___ SOURCE RECORDS ___
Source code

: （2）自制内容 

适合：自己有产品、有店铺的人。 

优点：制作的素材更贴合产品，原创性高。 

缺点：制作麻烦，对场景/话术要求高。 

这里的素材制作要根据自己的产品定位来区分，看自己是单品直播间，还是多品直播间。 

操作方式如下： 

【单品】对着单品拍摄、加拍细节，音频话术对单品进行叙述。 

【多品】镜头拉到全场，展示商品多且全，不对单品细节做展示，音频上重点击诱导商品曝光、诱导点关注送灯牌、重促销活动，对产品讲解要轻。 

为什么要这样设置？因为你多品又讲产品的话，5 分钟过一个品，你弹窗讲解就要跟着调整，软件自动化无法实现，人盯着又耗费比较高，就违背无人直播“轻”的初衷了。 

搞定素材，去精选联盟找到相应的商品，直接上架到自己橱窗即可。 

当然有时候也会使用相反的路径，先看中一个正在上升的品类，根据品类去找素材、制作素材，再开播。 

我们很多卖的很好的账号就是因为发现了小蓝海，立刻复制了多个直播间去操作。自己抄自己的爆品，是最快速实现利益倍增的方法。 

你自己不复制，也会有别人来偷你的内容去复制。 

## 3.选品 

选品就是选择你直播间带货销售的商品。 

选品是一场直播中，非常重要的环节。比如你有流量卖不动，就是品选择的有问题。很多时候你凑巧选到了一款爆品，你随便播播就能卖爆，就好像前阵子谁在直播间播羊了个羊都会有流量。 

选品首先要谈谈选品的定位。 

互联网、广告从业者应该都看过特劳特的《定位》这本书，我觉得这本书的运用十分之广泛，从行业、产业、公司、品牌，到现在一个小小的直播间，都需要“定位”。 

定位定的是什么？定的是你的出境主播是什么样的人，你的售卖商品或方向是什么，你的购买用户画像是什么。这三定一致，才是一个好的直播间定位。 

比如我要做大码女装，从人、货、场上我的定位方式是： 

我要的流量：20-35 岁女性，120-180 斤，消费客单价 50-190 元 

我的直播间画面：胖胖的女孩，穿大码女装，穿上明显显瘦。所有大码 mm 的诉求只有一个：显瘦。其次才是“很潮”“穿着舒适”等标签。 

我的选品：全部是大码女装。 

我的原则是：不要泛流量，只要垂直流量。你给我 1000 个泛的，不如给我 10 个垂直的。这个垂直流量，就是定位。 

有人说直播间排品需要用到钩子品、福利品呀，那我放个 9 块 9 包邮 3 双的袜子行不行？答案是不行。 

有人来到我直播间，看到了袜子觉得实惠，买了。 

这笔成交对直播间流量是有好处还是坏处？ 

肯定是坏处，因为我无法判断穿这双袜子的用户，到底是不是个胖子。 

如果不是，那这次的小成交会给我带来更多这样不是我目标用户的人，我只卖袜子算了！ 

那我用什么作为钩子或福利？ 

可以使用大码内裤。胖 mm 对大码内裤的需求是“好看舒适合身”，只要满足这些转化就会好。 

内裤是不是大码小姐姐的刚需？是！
___
Everything in the listing should be written out again exactly.

Source code

: （2）自制内容 

适合：自己有产品、有店铺的人。 

优点：制作的素材更贴合产品，原创性高。 

缺点：制作麻烦，对场景/话术要求高。 

这里的素材制作要根据自己的产品定位来区分，看自己是单品直播间，还是多品直播间。 

操作方式如下： 

【单品】对着单品拍摄、加拍细节，音频话术对单品进行叙述。 

【多品】镜头拉到全场，展示商品多且全，不对单品细节做展示，音频上重点击诱导商品曝光、诱导点关注送灯牌、重促销活动，对产品讲解要轻。 

为什么要这样设置？因为你多品又讲产品的话，5 分钟过一个品，你弹窗讲解就要跟着调整，软件自动化无法实现，人盯着又耗费比较高，就违背无人直播“轻”的初衷了。 

搞定素材，去精选联盟找到相应的商品，直接上架到自己橱窗即可。 

当然有时候也会使用相反的路径，先看中一个正在上升的品类，根据品类去找素材、制作素材，再开播。 

我们很多卖的很好的账号就是因为发现了小蓝海，立刻复制了多个直播间去操作。自己抄自己的爆品，是最快速实现利益倍增的方法。 

你自己不复制，也会有别人来偷你的内容去复制。 

## 3.选品 

选品就是选择你直播间带货销售的商品。 

选品是一场直播中，非常重要的环节。比如你有流量卖不动，就是品选择的有问题。很多时候你凑巧选到了一款爆品，你随便播播就能卖爆，就好像前阵子谁在直播间播羊了个羊都会有流量。 

选品首先要谈谈选品的定位。 

互联网、广告从业者应该都看过特劳特的《定位》这本书，我觉得这本书的运用十分之广泛，从行业、产业、公司、品牌，到现在一个小小的直播间，都需要“定位”。 

定位定的是什么？定的是你的出境主播是什么样的人，你的售卖商品或方向是什么，你的购买用户画像是什么。这三定一致，才是一个好的直播间定位。 

比如我要做大码女装，从人、货、场上我的定位方式是： 

我要的流量：20-35 岁女性，120-180 斤，消费客单价 50-190 元 

我的直播间画面：胖胖的女孩，穿大码女装，穿上明显显瘦。所有大码 mm 的诉求只有一个：显瘦。其次才是“很潮”“穿着舒适”等标签。 

我的选品：全部是大码女装。 

我的原则是：不要泛流量，只要垂直流量。你给我 1000 个泛的，不如给我 10 个垂直的。这个垂直流量，就是定位。 

有人说直播间排品需要用到钩子品、福利品呀，那我放个 9 块 9 包邮 3 双的袜子行不行？答案是不行。 

有人来到我直播间，看到了袜子觉得实惠，买了。 

这笔成交对直播间流量是有好处还是坏处？ 

肯定是坏处，因为我无法判断穿这双袜子的用户，到底是不是个胖子。 

如果不是，那这次的小成交会给我带来更多这样不是我目标用户的人，我只卖袜子算了！ 

那我用什么作为钩子或福利？ 

可以使用大码内裤。胖 mm 对大码内裤的需求是“好看舒适合身”，只要满足这些转化就会好。 

内裤是不是大码小姐姐的刚需？是！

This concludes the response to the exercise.